* Listed entries *
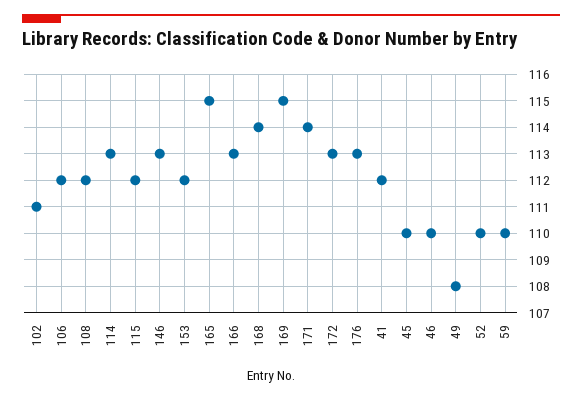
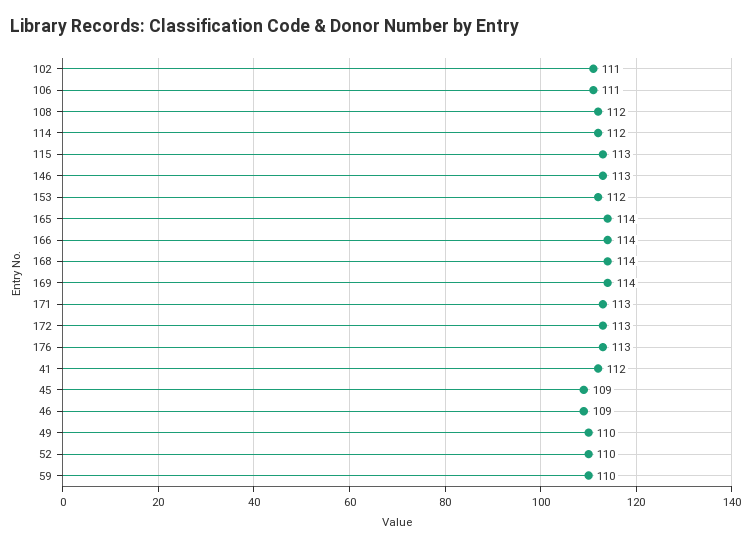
106: 112 -> 111
114: 113 -> 112
115: 112 -> 113
165: 115 -> 114
166: 113 -> 114
169: 115 -> 114
171: 114 -> 113
45: 110 -> 109
46: 110 -> 109
49: 108 -> 110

* Action item *
Leave every picture out. Retype the remaining data exactly.

* Finished task *
106: 112 -> 111
114: 113 -> 112
115: 112 -> 113
165: 115 -> 114
166: 113 -> 114
169: 115 -> 114
171: 114 -> 113
45: 110 -> 109
46: 110 -> 109
49: 108 -> 110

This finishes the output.